Os Camitas/Hamitas, de acordo com essas teorias satanicas que prepararam o terreno para o advento do esclavagismo, eram vistos como descendentes da personagem biblica Cam, filho de Noé, que tinha sido amaldiciodo pelo pai por ter descoberto a sua nudez. os seus descendentes, supostamente, seriam divididos em dois grupos:

1. Berberes, Fulbé ou Fulanis (fulas), Haussas etc...
2. Egipcios, Etiopes, Oromos, Somalis, Tutsis, etc...

Distinguindo-se dos povos Negroides por certas caracteristicas fisicas (estatura pequena, corpo esbelto e longilineo, nariz saliente, pele Morena ou acobreada etc...

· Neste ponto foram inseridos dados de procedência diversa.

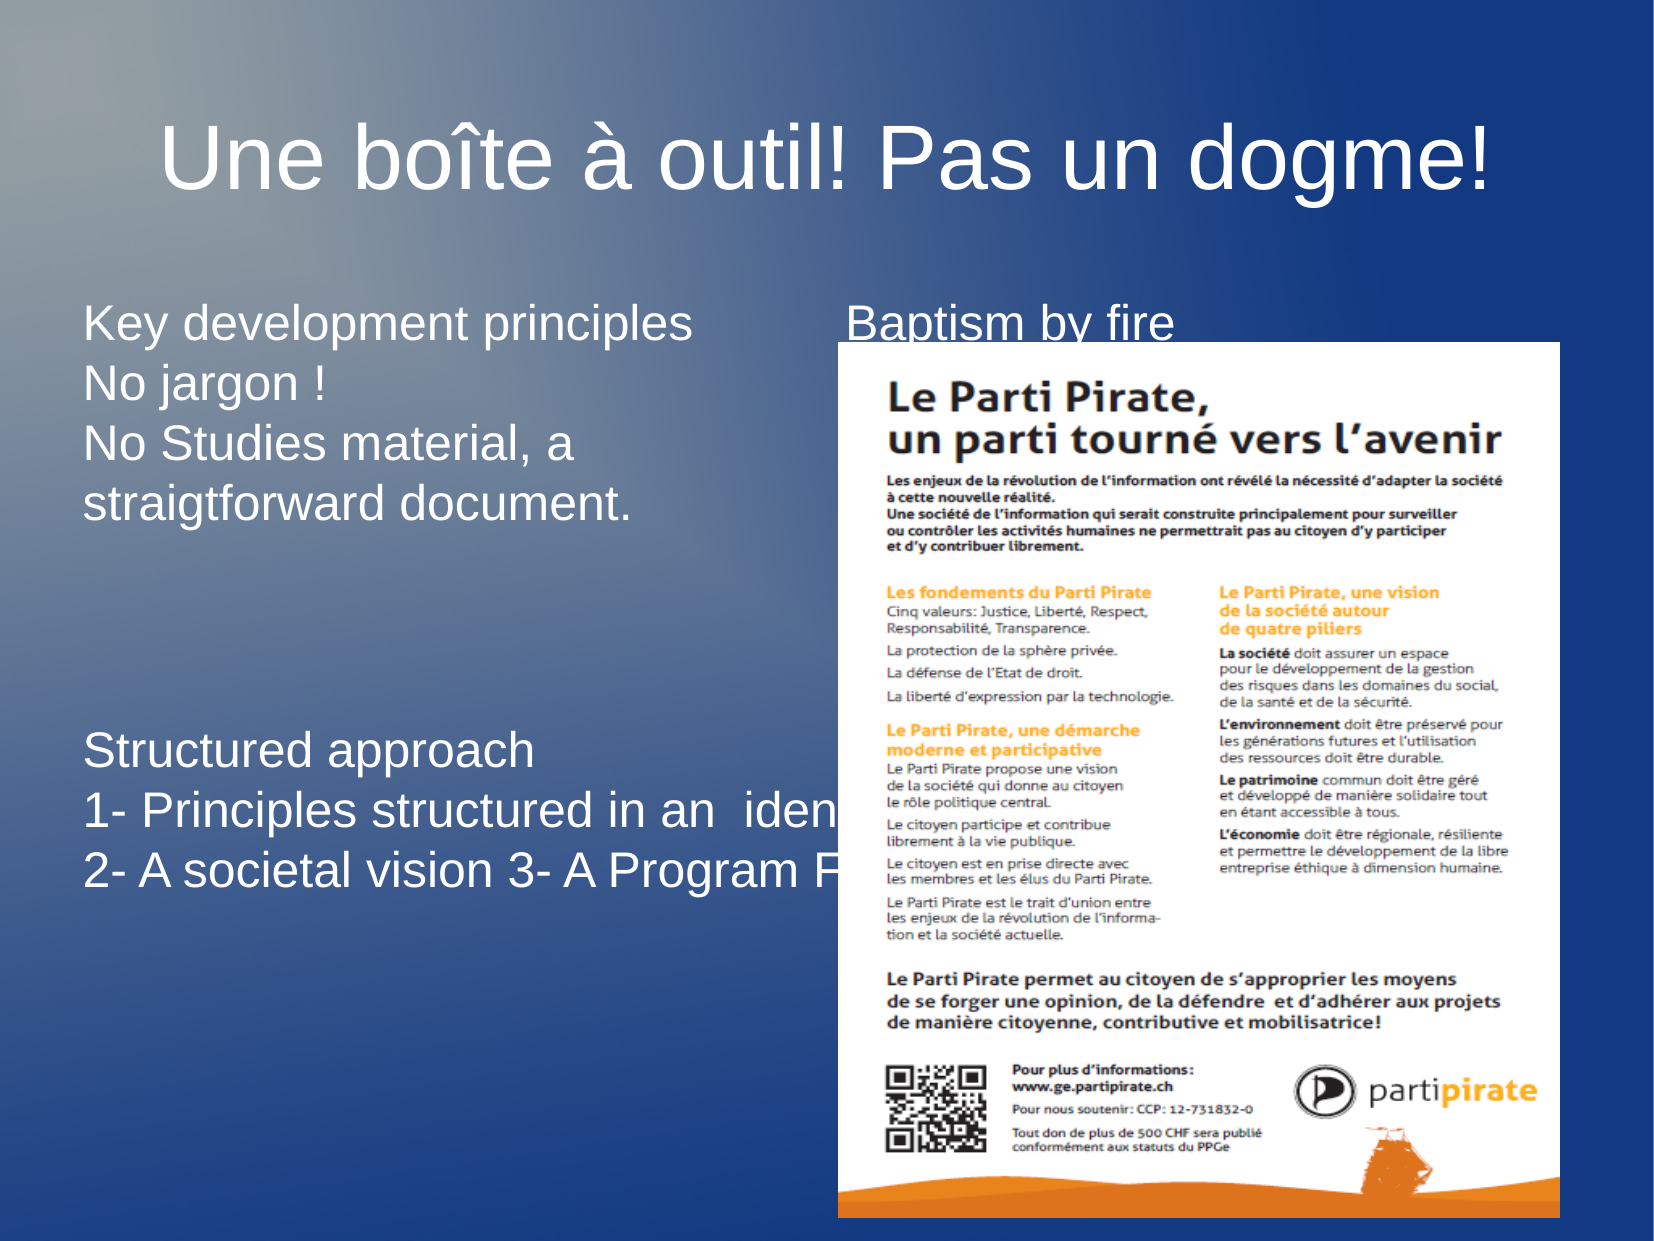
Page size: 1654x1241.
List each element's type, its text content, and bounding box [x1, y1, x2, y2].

text_box Structured approach 1- Principles structured in an identity 2- A societal vision 3- A Program Framework [82, 717, 838, 1109]
text_box Structured approach 1- Principles structured in an identity 2- A societal vision 3- A Program Framework [1560, 717, 1571, 1109]
text_box Une boîte à outil! Pas un dogme! [82, 49, 1571, 257]
picture [838, 342, 1560, 1218]
text_box Key development principles No jargon ! No Studies material, a straigtforward document. [82, 290, 809, 717]
text_box Baptism by fire [845, 290, 1572, 378]
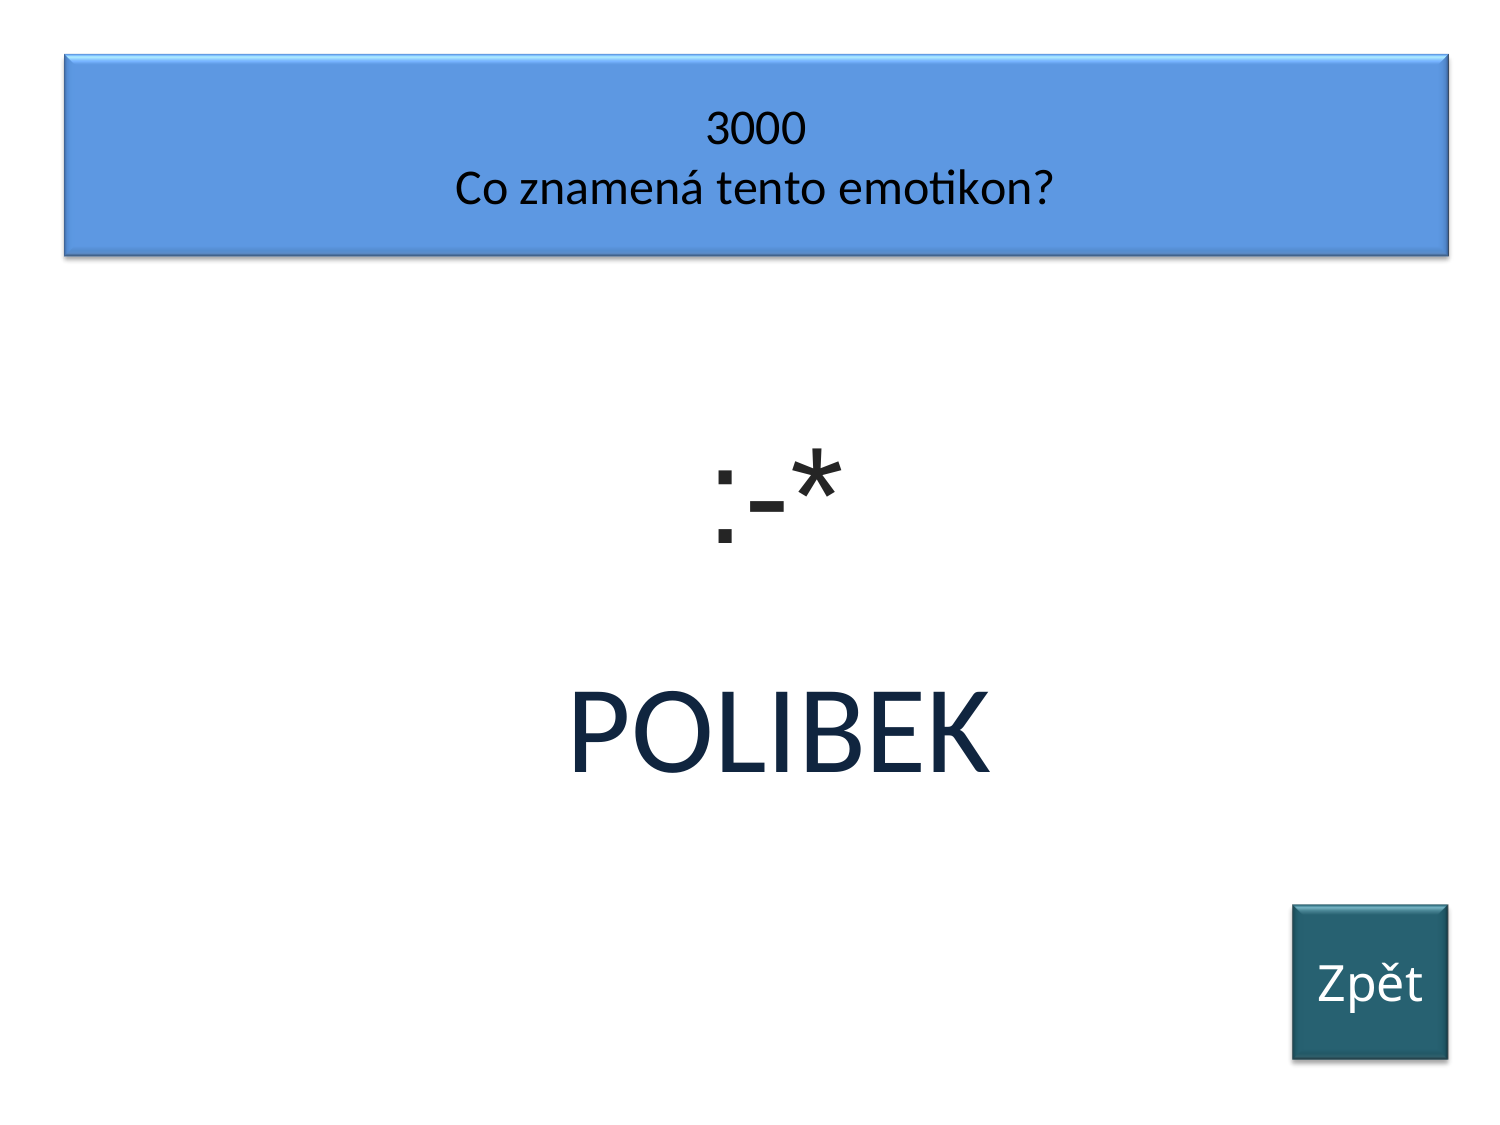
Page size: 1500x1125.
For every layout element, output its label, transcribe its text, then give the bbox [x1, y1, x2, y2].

text_box 3000 Co znamená tento emotikon? [64, 54, 1447, 256]
text_box POLIBEK [407, 640, 1152, 806]
text_box Zpět [1293, 904, 1447, 1059]
picture [1273, 899, 1466, 1072]
text_box :-* [653, 398, 859, 579]
picture [55, 49, 1457, 268]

No fundo, eram teorias pseudo-intelectuais que assim preparavam o terreno para o que viria a acontecer com os africanos, diabolizand-os para melhor justificar o comercio de escravos iniciado pelos arabes nas regioes do Sahel e intensificado pelos europeus pela via maritima.

O que mais me chamou a atençao sobre os Mucubais é a tradiçao do enterro dos mortos em que os adultos sao enterrados juntamente com o seu animal (touro) de estimaçao que o vai acompanhar para o além. Entre os Fulanis da costa occidental de Africa, esta tradiçao ja se perdeu na noite dos tempos, mas sabemos que também era assim e o que ficou como tradiçao é mostrar aos filhos, logo apos a nascença, a sua vaca ou seu touro de baptismo. As filhas, por sua vez, receberao a sua parte em forma de dote, no dia do seu casamento.

Abraços,

Cherno Baldé

Fernando Ribeiro disse...

Caro Cherno Baldé,

Quer então dizer que o termo Camitas tem origem numa referência à Bíblia?! Sempre a aprender.

Já que falou em Berberes, lembro-me de uma viagem que fiz a Marrocos e em que alguém se referiu aos marroquinos como sendo brancos.

- Nós não somos brancos - retorquiu um marroquino. - Somos africanos.

- Pois, está bem. São africanos... brancos.

- Não, não - insistiu o marroquino. - Nós somos só africanos. Não somos brancos.

E explicou:

- Os únicos marroquinos que são brancos são os andaluzes, porque são descendentes dos muçulmanos que fugiram da Península Ibérica quando o Reino de Granada foi conquistado pela Espanha. Eles são brancos porque são europeus. Mas eu não sou europeu, nem branco. Culturalmente sou árabe, mas etnicamente sou berbere. Logo, sou africano. O deserto do Sahara, ao contrário do que se possa pensar, não separa; une. Durante milénios e milénios o Sahara foi atravessado por caravanas que estabeleceram um contacto permanente entre todos os povos que viviam à sua volta, tornando-os irmãos uns dos outros, inclusive irmãos de sangue. Quer vivamos a norte ou a sul do deserto, somos todos irmãos e africanos.